**Raw data:**
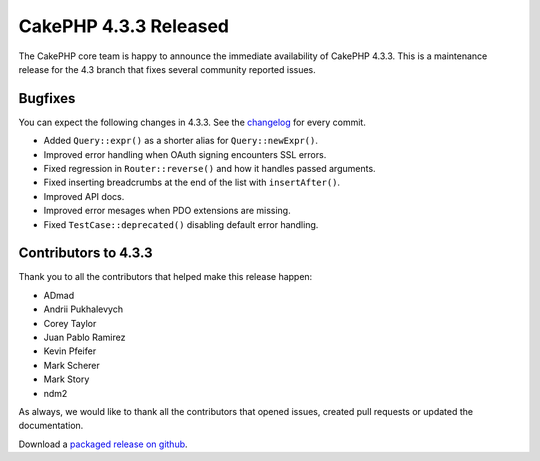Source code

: CakePHP 4.3.3 Released
======================

The CakePHP core team is happy to announce the immediate availability of CakePHP
4.3.3. This is a maintenance release for the 4.3 branch that fixes several
community reported issues.

Bugfixes
--------

You can expect the following changes in 4.3.3. See the `changelog
<https://github.com/cakephp/cakephp/compare/4.3.2...4.3.3>`_ for every commit.

* Added ``Query::expr()`` as a shorter alias for ``Query::newExpr()``.
* Improved error handling when OAuth signing encounters SSL errors.
* Fixed regression in ``Router::reverse()`` and how it handles passed arguments.
* Fixed inserting breadcrumbs at the end of the list with ``insertAfter()``.
* Improved API docs.
* Improved error mesages when PDO extensions are missing.
* Fixed ``TestCase::deprecated()`` disabling default error handling.


Contributors to 4.3.3
----------------------

Thank you to all the contributors that helped make this release happen:

* ADmad
* Andrii Pukhalevych
* Corey Taylor
* Juan Pablo Ramirez
* Kevin Pfeifer
* Mark Scherer
* Mark Story
* ndm2

As always, we would like to thank all the contributors that opened issues,
created pull requests or updated the documentation.

Download a `packaged release on github
<https://github.com/cakephp/cakephp/releases>`_.

.. author:: markstory
.. categories:: release, news
.. tags:: release, news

**Task statement:** Retype the records above exactly. Leave the pictures out.

**Result of the exercise:**
Source code

: CakePHP 4.3.3 Released
======================

The CakePHP core team is happy to announce the immediate availability of CakePHP
4.3.3. This is a maintenance release for the 4.3 branch that fixes several
community reported issues.

Bugfixes
--------

You can expect the following changes in 4.3.3. See the `changelog
<https://github.com/cakephp/cakephp/compare/4.3.2...4.3.3>`_ for every commit.

* Added ``Query::expr()`` as a shorter alias for ``Query::newExpr()``.
* Improved error handling when OAuth signing encounters SSL errors.
* Fixed regression in ``Router::reverse()`` and how it handles passed arguments.
* Fixed inserting breadcrumbs at the end of the list with ``insertAfter()``.
* Improved API docs.
* Improved error mesages when PDO extensions are missing.
* Fixed ``TestCase::deprecated()`` disabling default error handling.


Contributors to 4.3.3
----------------------

Thank you to all the contributors that helped make this release happen:

* ADmad
* Andrii Pukhalevych
* Corey Taylor
* Juan Pablo Ramirez
* Kevin Pfeifer
* Mark Scherer
* Mark Story
* ndm2

As always, we would like to thank all the contributors that opened issues,
created pull requests or updated the documentation.

Download a `packaged release on github
<https://github.com/cakephp/cakephp/releases>`_.

.. author:: markstory
.. categories:: release, news
.. tags:: release, news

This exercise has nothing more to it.